I constantly come across people who don't know the difference between investing and gambling. They compare putting their money into an investment that returns less than 17% for a whole year with playing lotto with a fraction of that money for a winning equal the investment capital + interest, or doing network marketing with the money to grow it multiple folds in that same one year with free vacation trips to Brazil, or, worse, putting the money in MMM. Some choose the others, and most just give up and face their career/jobs preferring to spend the money on professional courses and career building.

Investing is putting your money to work for you and not the other way round. A network marketing scheme that requires you actively looking for downlines/converts and setting up seminars is not investing but another job, at best, a part-time job.

Any zero-sum scheme you put your money into is gambling/speculation. Where for you to win someone else has to lose.

And whenever you go looking for schemes that will double your money for you in a year or less, you are looking for magic. Not investment.

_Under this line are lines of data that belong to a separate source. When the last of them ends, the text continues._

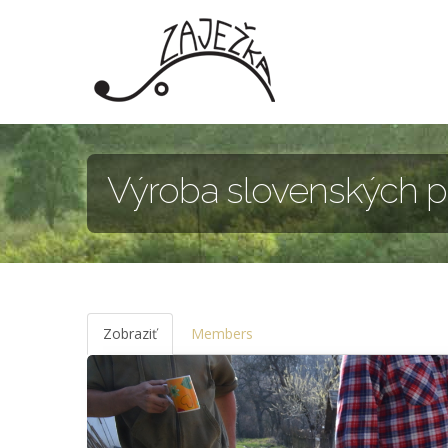
Skočiť na hlavný obsah
Výroba slovenských pí
Zobraziť
(aktívna
Members
karta)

Investing is a knowledge and research driven allocation of your money to productive use that when discounted for time/resources consumed and risk you get a net gain.

I invest in things I thoroughly understand - company stocks mostly. I see my money working and growing as Nestle, FBN holding, Mobil and even Nigeria as a whole grow. It's not a zero-sum. I can tell you about the underlying businesses and the financial/operational performances of the companies I invest in. I constantly monitor the news about them. Mobil Oil Nigeria just got acquired by NIPCO. I have read all I could find about NIPCO and even about it's industrious CEO. I believe that Mobil Oil Nigeria will be better for it. First Bank is the biggest bank in Nigeria by assets. And for the banking industry the Balance Sheet is the business driver. The low net profit they registered last year is a temporary situation and an opportunity for me to get in cheaply. The business is sound and well run. I am even currently facilitating a training for three different streams of their staff at First Academy (not under/as UrBizEdge) and the gists I'm hearing are giving me peace of mind. Nestle Nigeria is a darling. Excellently run, growing and providing essential products that both the rich and the poor buy.

I invest and not gamble. Whatever returns the stock market give them is of secondary concern, that the underlying business is growing sustainably is my main concern.